_任务要求 A_:
请将这篇 AGC025B 题解中以“你有 \(n\) 个格子排成一排”开头的段落改写成简短的要点列表，并保留其中的主要信息。
_任务要求 B_:
从这篇 AGC025B 题解中原样摘录一段文字，从“Here, \(A\) and”开始，到“枚举红色填的个数(包含两种颜色都填),可以直接算出蓝色的个数。”结束。

_原文页面_:
• • • • •

【AGC025B】RGB Color
【AGC025B】RGB Color
题面描述
Takahashi has a tower which is divided into \(N\) layers. Initially, all the layers are uncolored. Takahashi is going to paint some of the layers in red, green or blue to make a beautiful tower. He defines the beauty of the tower as follows:
The beauty of the tower is the sum of the scores of the \(N\) layers, where the score of a layer is \(A\) if the layer is painted red, \(A+B\) if the layer is painted green, \(B\) if the layer is painted blue, and 0 if the layer is uncolored.
Here, \(A\) and \(B\) are positive integer constants given beforehand. Also note that a layer may not be painted in two or more colors.
Takahashi is planning to paint the tower so that the beauty of the tower becomes exactly \(K\). How many such ways are there to paint the tower? Find the count modulo 998244353. Two ways to paint the tower are considered different when there exists a layer that is painted in different colors, or a layer that is painted in some color in one of the ways and not in the other.
翻译
你有 \(n\) 个格子排成一排,每个格子可以涂成红、蓝、绿或不涂色,得分分别为 \(A\) , \(B\) , \(A + B\) , \(0\) 。求使总得分为 \(K\) 的方案数,答案对 \(998244353\) 取模
思路
其实感觉主要是翻译的锅导致大家做不出来。
注意到题面中的信息 A+B if the layer is painted green
为什么用 \(A+B\) ?
因为绿色是红色加蓝色。
这提示了我们将绿色看为红色和蓝色都填。
那么题意就变成了 \(n\) 个格子,每个格子填红、蓝或者都填或者都都不填。
那么我们就可以用组合数随便算了。
枚举红色填的个数(包含两种颜色都填),可以直接算出蓝色的个数。
\(\tbinom{n}{cnt} * \tbinom{n}{\frac{k – cnt * a}{b}}\)

• • • • •

来源条目:

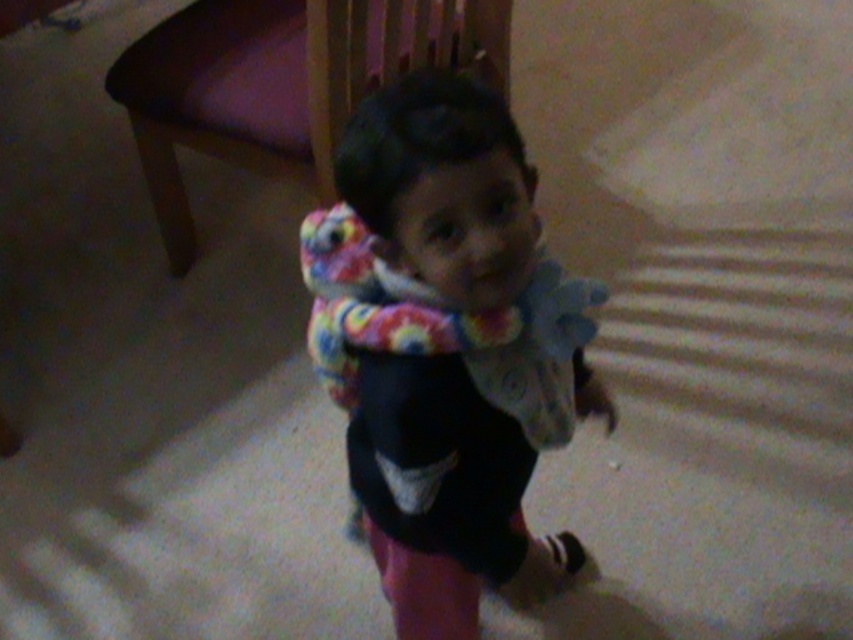
Question: Which point is farther to the camera?

Choices:
 (A) (286, 13)
 (B) (335, 216)

Answer: (A)

Question: Can you confirm if soft fleece sweater at center is positioned to the right of wooden chair at upper left?

Choices:
 (A) yes
 (B) no

Answer: (A)

Question: Based on their relative distances, which object is nearer to the soft fleece sweater at center?

Choices:
 (A) fluffy multicolored scarf at center
 (B) wooden chair at upper left

Answer: (A)

Question: Where is wooden chair at upper left located in relation to fluffy multicolored scarf at center in the image?

Choices:
 (A) below
 (B) above

Answer: (B)

Question: Where is soft fleece sweater at center located in relation to fluffy multicolored scarf at center in the image?

Choices:
 (A) above
 (B) below

Answer: (B)

Question: Which point is closer to the camera?

Choices:
 (A) pyautogui.click(x=509, y=348)
 (B) pyautogui.click(x=340, y=362)
 (C) pyautogui.click(x=236, y=56)

Answer: (A)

• • • • •

_参考解答 A_:
- 共有 n 个格子排成一排。
- 每个格子可以涂红色（得 A 分）、蓝色（得 B 分）、绿色（得 A+B 分），也可以不涂色（得 0 分）。
- 求总得分恰好为 K 的方案数，答案对 998244353 取模。

_参考解答 B_:
Here, \(A\) and \(B\) are positive integer constants given beforehand. Also note that a layer may not be painted in two or more colors.
Takahashi is planning to paint the tower so that the beauty of the tower becomes exactly \(K\). How many such ways are there to paint the tower? Find the count modulo 998244353. Two ways to paint the tower are considered different when there exists a layer that is painted in different colors, or a layer that is painted in some color in one of the ways and not in the other.
翻译
你有 \(n\) 个格子排成一排,每个格子可以涂成红、蓝、绿或不涂色,得分分别为 \(A\) , \(B\) , \(A + B\) , \(0\) 。求使总得分为 \(K\) 的方案数,答案对 \(998244353\) 取模
思路
其实感觉主要是翻译的锅导致大家做不出来。
注意到题面中的信息 A+B if the layer is painted green
为什么用 \(A+B\) ?
因为绿色是红色加蓝色。
这提示了我们将绿色看为红色和蓝色都填。
那么题意就变成了 \(n\) 个格子,每个格子填红、蓝或者都填或者都都不填。
那么我们就可以用组合数随便算了。
枚举红色填的个数(包含两种颜色都填),可以直接算出蓝色的个数。